Work to complete – Figure out how many lines in the records below hold the string "steps". That number alone is the answer.

Available records –
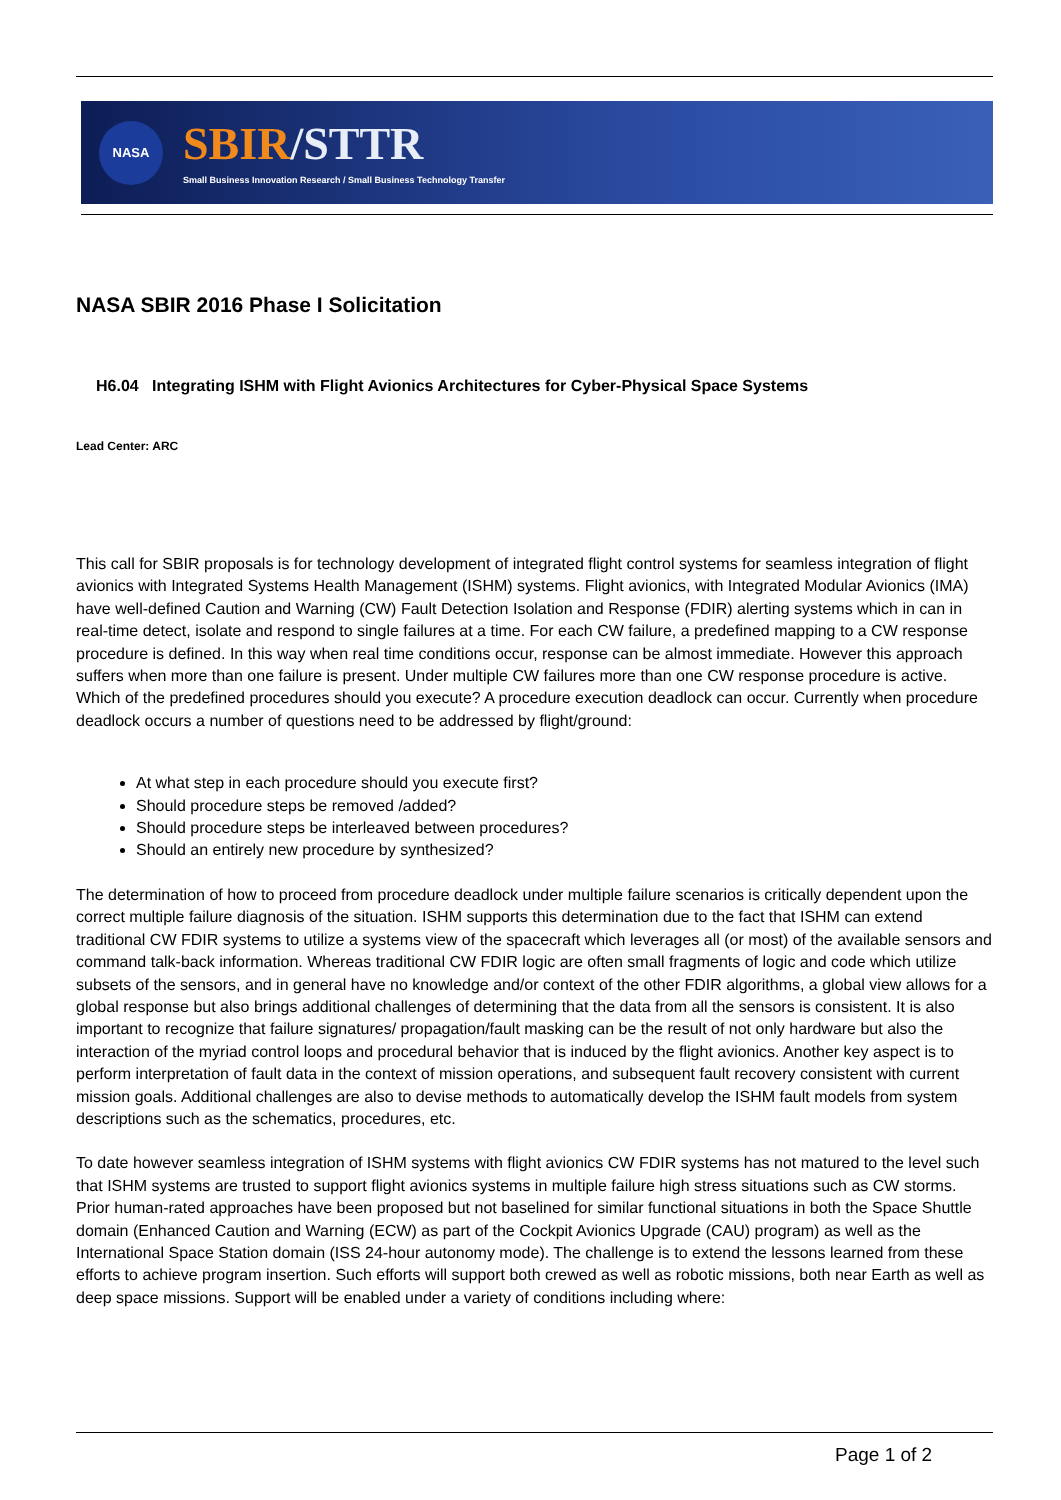NASA
SBIR/STTR
Small Business Innovation Research / Small Business Technology Transfer
NASA SBIR 2016 Phase I Solicitation
H6.04 Integrating ISHM with Flight Avionics Architectures for Cyber-Physical Space Systems
Lead Center: ARC
This call for SBIR proposals is for technology development of integrated flight control systems for seamless integration of flight avionics with Integrated Systems Health Management (ISHM) systems. Flight avionics, with Integrated Modular Avionics (IMA) have well-defined Caution and Warning (CW) Fault Detection Isolation and Response (FDIR) alerting systems which in can in real-time detect, isolate and respond to single failures at a time. For each CW failure, a predefined mapping to a CW response procedure is defined. In this way when real time conditions occur, response can be almost immediate. However this approach suffers when more than one failure is present. Under multiple CW failures more than one CW response procedure is active. Which of the predefined procedures should you execute? A procedure execution deadlock can occur. Currently when procedure deadlock occurs a number of questions need to be addressed by flight/ground:
At what step in each procedure should you execute first?
Should procedure steps be removed /added?
Should procedure steps be interleaved between procedures?
Should an entirely new procedure by synthesized?
The determination of how to proceed from procedure deadlock under multiple failure scenarios is critically dependent upon the correct multiple failure diagnosis of the situation. ISHM supports this determination due to the fact that ISHM can extend traditional CW FDIR systems to utilize a systems view of the spacecraft which leverages all (or most) of the available sensors and command talk-back information. Whereas traditional CW FDIR logic are often small fragments of logic and code which utilize subsets of the sensors, and in general have no knowledge and/or context of the other FDIR algorithms, a global view allows for a global response but also brings additional challenges of determining that the data from all the sensors is consistent. It is also important to recognize that failure signatures/ propagation/fault masking can be the result of not only hardware but also the interaction of the myriad control loops and procedural behavior that is induced by the flight avionics. Another key aspect is to perform interpretation of fault data in the context of mission operations, and subsequent fault recovery consistent with current mission goals. Additional challenges are also to devise methods to automatically develop the ISHM fault models from system descriptions such as the schematics, procedures, etc.
To date however seamless integration of ISHM systems with flight avionics CW FDIR systems has not matured to the level such that ISHM systems are trusted to support flight avionics systems in multiple failure high stress situations such as CW storms. Prior human-rated approaches have been proposed but not baselined for similar functional situations in both the Space Shuttle domain (Enhanced Caution and Warning (ECW) as part of the Cockpit Avionics Upgrade (CAU) program) as well as the International Space Station domain (ISS 24-hour autonomy mode). The challenge is to extend the lessons learned from these efforts to achieve program insertion. Such efforts will support both crewed as well as robotic missions, both near Earth as well as deep space missions. Support will be enabled under a variety of conditions including where:
Page 1 of 2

Finished exercise – 2